Aim of the exercise>
Go to the line in the entries below that holds "study | Pyogenic | Tuberculous | Viral |" and repeat exactly from there through the line that holds "Table V Outcome of meningitis (n=100)", inclusive.

Extracted records>
----------------------------------------

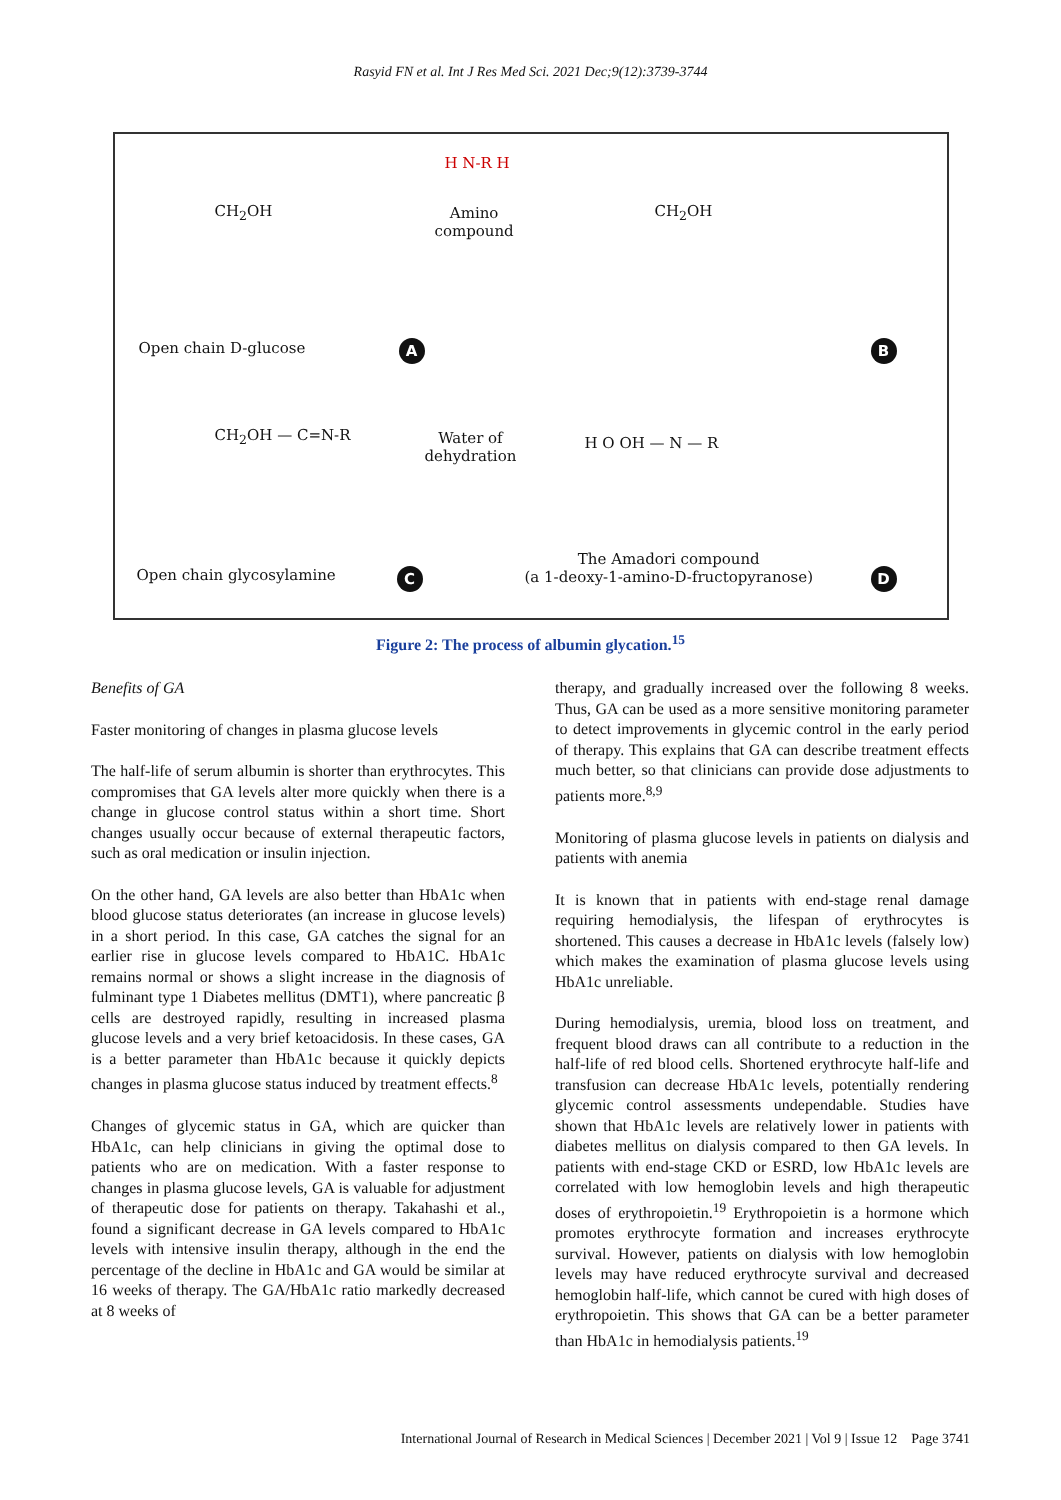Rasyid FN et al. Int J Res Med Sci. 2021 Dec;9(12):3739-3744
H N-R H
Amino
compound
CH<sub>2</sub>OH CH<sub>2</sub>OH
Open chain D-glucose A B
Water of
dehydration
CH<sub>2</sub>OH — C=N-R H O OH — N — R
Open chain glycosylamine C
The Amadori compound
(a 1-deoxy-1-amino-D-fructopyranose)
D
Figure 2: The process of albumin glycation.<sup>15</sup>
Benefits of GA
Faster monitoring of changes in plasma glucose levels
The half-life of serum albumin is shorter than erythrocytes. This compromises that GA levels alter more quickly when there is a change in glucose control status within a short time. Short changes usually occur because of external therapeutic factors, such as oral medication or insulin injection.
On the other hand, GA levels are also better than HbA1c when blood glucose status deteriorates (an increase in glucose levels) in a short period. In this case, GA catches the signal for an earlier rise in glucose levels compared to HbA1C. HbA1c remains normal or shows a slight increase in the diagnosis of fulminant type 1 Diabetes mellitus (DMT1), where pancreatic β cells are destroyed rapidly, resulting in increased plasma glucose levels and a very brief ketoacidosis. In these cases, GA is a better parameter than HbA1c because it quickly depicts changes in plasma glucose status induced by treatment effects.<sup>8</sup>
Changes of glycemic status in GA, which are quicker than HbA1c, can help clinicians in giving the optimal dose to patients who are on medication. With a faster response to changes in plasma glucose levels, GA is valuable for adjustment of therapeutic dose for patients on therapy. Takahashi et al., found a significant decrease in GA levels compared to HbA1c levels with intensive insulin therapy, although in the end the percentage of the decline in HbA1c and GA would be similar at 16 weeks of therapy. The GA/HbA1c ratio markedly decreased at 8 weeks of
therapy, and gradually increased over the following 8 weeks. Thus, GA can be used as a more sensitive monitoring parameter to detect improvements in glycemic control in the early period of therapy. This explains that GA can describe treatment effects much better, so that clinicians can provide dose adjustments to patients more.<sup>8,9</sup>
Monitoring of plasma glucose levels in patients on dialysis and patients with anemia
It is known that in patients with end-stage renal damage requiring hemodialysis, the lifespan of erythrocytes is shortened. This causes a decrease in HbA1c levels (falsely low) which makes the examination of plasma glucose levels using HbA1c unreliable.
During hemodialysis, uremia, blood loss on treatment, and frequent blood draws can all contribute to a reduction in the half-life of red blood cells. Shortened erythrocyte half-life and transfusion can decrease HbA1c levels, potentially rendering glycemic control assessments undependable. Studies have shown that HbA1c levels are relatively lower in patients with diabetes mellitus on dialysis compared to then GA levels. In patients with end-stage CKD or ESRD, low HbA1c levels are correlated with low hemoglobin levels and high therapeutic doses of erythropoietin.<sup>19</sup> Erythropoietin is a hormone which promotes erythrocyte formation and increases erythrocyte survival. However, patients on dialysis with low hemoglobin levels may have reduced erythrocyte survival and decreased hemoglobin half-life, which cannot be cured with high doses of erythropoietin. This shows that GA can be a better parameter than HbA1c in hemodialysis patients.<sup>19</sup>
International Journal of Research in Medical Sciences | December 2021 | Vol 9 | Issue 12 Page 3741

----------------------------------------

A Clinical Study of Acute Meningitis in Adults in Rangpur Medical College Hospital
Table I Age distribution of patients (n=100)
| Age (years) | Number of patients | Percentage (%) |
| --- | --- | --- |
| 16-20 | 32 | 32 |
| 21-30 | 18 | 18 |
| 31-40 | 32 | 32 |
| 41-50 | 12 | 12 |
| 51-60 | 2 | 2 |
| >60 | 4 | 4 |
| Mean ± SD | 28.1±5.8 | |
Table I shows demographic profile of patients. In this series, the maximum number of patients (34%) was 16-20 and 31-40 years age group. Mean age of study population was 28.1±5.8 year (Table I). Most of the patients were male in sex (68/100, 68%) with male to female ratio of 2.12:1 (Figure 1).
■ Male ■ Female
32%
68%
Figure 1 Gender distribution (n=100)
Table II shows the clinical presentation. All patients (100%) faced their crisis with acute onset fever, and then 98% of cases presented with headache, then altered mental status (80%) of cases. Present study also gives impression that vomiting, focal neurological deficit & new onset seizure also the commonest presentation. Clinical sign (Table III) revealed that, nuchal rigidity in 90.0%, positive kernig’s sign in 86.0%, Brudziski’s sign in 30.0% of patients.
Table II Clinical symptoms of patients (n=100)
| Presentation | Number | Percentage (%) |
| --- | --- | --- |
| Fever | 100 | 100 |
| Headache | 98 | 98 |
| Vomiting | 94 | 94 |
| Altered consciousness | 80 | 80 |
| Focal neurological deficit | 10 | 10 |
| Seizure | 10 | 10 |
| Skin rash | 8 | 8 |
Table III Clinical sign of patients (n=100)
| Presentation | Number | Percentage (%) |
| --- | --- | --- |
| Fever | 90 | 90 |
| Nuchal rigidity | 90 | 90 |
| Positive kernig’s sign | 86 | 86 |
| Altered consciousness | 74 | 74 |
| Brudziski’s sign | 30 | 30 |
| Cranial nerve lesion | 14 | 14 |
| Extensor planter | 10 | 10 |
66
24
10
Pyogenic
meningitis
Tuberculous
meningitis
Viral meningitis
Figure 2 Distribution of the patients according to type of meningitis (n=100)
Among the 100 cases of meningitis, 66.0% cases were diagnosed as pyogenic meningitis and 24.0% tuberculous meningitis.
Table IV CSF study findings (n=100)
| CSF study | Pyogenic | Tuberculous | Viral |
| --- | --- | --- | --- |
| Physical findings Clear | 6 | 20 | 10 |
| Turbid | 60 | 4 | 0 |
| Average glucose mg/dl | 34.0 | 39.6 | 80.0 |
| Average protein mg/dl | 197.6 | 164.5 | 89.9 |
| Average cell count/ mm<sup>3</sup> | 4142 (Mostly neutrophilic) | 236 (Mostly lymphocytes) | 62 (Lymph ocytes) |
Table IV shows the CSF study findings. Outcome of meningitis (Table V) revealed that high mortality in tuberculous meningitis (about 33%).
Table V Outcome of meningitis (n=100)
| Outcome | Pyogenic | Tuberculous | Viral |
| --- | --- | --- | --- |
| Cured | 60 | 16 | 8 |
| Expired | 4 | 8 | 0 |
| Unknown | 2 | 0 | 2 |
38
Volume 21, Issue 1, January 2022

----------------------------------------

Answer to this task>
| CSF study | Pyogenic | Tuberculous | Viral |
| --- | --- | --- | --- |
| Physical findings Clear | 6 | 20 | 10 |
| Turbid | 60 | 4 | 0 |
| Average glucose mg/dl | 34.0 | 39.6 | 80.0 |
| Average protein mg/dl | 197.6 | 164.5 | 89.9 |
| Average cell count/ mm<sup>3</sup> | 4142 (Mostly neutrophilic) | 236 (Mostly lymphocytes) | 62 (Lymph ocytes) |
Table IV shows the CSF study findings. Outcome of meningitis (Table V) revealed that high mortality in tuberculous meningitis (about 33%).
Table V Outcome of meningitis (n=100)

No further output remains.